FBI-Agentin Kate Macer ist eigentlich Spezialistin für Entführungen und hat gerade einen Einsatz mitgemacht, der Grausiges zutage gefördert hat. Die Tatsache, dass Macer familiär unabhängig ist, lässt sie für Matt Graver, den Koordinator des Kampfes einer CIA-Task-Force gegen die mexikanischen Drogenkartelle, interessant werden. Er nimmt sie mit auf eine Mission, in der das Sonora-Kartell und vor allem deren hohes Tier, Manuel Diaz, durch das Kappen des Geldflusses aufgescheucht werden soll. Eine bedeutende Rolle spielt dabei Vollstrecker Alejandro, der sich als erstaunlich informierter Insider erweist. Der erste Einsatz endet mit mehreren toten Kriminellen, die mitten auf der Straße unschädlich gemacht werden. Doch das führt nur zu mehr Aufruhr. Ohnehin bleiben von da an nur noch wenige Tage, bevor sich das Kartell neu organisiert hat und seine Spuren verwischen kann. Dann jedoch erfahren Matt und Alejandro, auf welchem Weg die Drogen in die USA geschmuggelt werden und planen, so geben sie jedenfalls vor, auf diesem Weg zu erfahren, wo der Aufenthaltsort von Fausto Alarcón, einem der großen Bosse ist. Doch das ist nicht die ganze Wahrheit …

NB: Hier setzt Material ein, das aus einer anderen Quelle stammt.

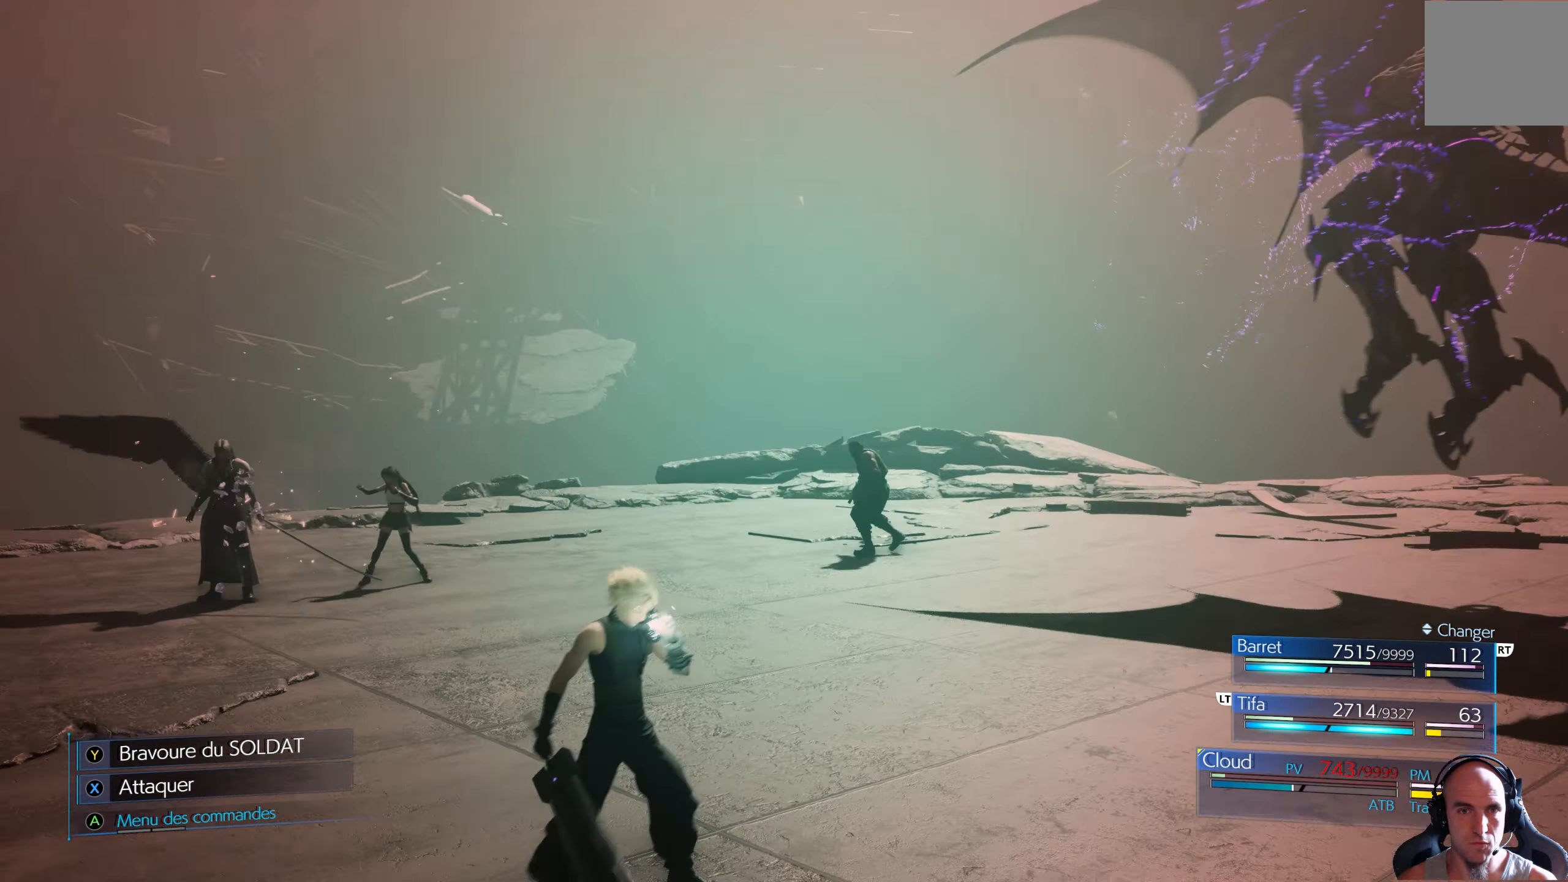
{"buttons": [], "left_stick": "down-right", "right_stick": "center", "events": [[50, "left_stick", "down-right"]]}
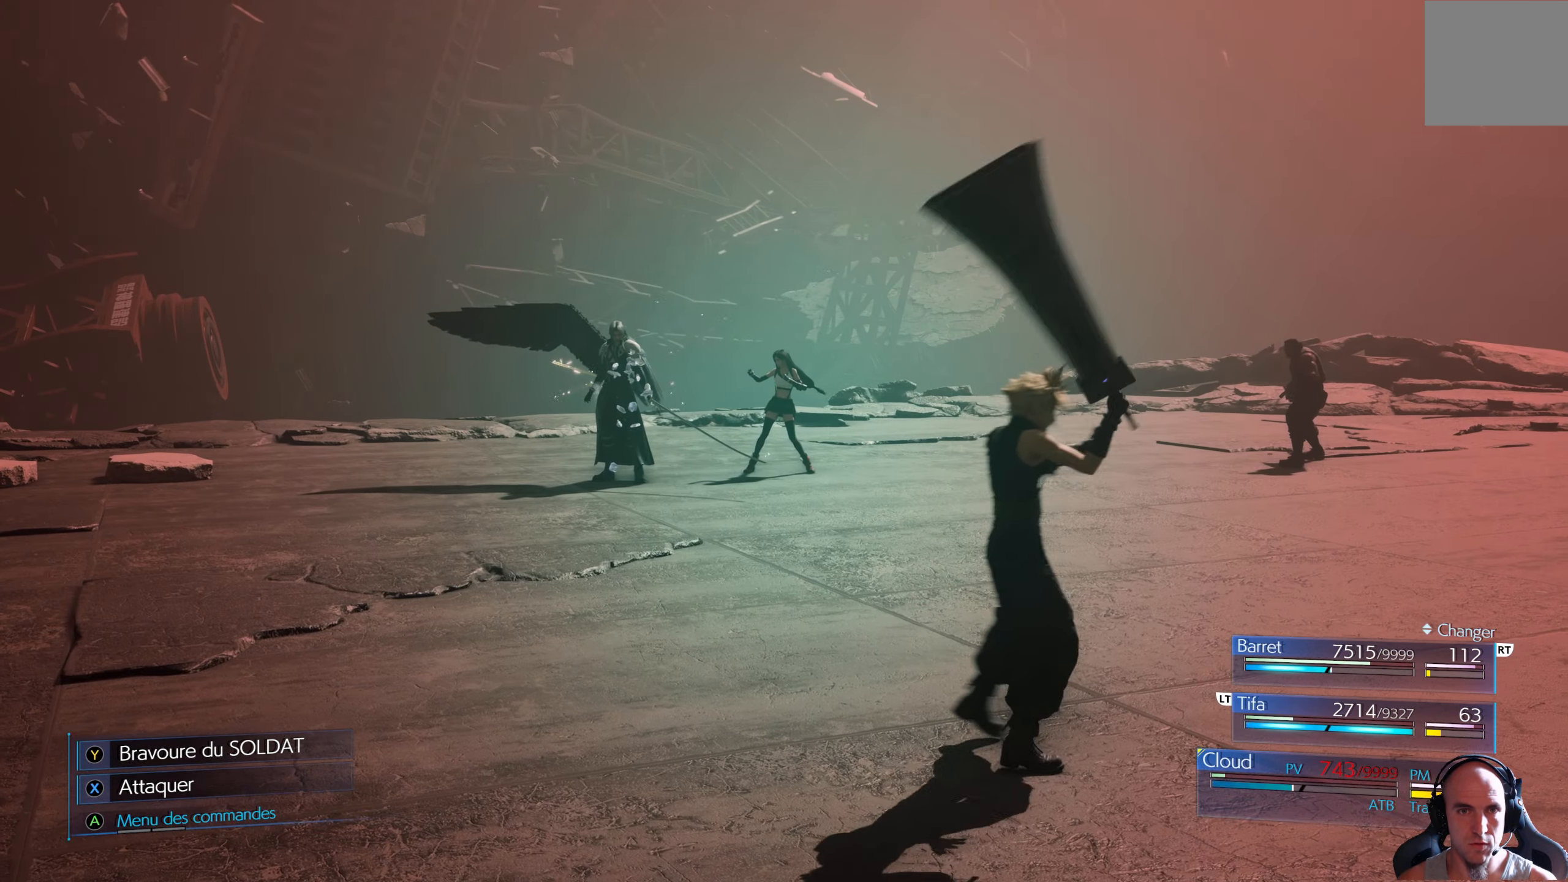
{"buttons": [], "left_stick": "center", "right_stick": "center", "events": [[16, "A", "down"], [116, "A", "up"], [250, "left_stick", "center"]]}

Der frankokanadische Regisseur Denis Villeneuve hat sich im Laufe der letzten Jahre zu einem Liebling beim Publikum des anspruchsvollen und vielschichtigen Thrillers/Dramas entwickelt. Schon im großartigen Prisoners mit Jake Gyllenhaal und Hugh Jackman zeigte er dabei, wie tief man in die Abgründe seiner Figuren blicken kann. Für Sicario nahm er sich nun eines Drehbuchs von Taylor Sheridan an, der damit sein erstaunliches Debüt gab. Sheridan, eigentlich eher als Schauspieler bekannt (Deputy Chief David Hale aus Sons of Anarchy), hat lange recherchiert, um seine psychologisch ausgefeilte und packende Vorlage umzusetzen. Mit Villeneuve als Regisseur fand er dann den idealen Partner für einen Drogenthriller, der aktuell seinesgleichen sucht. Das Thema von Sicario mag dabei an der Oberfläche der Kampf gegen die mexikanischen Drogenkartelle sein, doch auf der (noch spanennderen) Subebene geht es vor allem darum, wie weit wir als Gesellschaft zu gehen bereit sind, um uns zu schützen – welche Maßnahmen (legal oder illegal) ergreifen wir, um Unheil abzuwenden und wie viele Schritte gehen wir dabei eventuell zu weit? Erneut schaut der Kanadier dabei seinen Figuren ganz tief ins Innere und lotet ihre Abgründe aus.
Filmisch gesehen beginnt Sicario dabei extrem spannend. Während der pumpend-trommelnde Beat des Scores immer intensiver wird, zeigt die Kamera, wie das Haus eines vermeintlichen Entführers belagert wird und sich die Einsatzkräfte darauf vorbereiten, einzudringen. Scheint dort zunächst die Luft rein zu sein, wird im nächsten Moment klar, dass der Film auch in Sachen Brutalität und Drastik keine Gefangenen macht. Was sich den FBI-Leuten nach der Überwältigung der drei Kriminellen bietet, will man als Normalsterblicher jedenfalls nicht sehen (und riechen). Ähnliches dann bei der Ankunft Kates in Juarez, wenn man an aufgeknüpften und zerstückelten Torsos vorbeifährt.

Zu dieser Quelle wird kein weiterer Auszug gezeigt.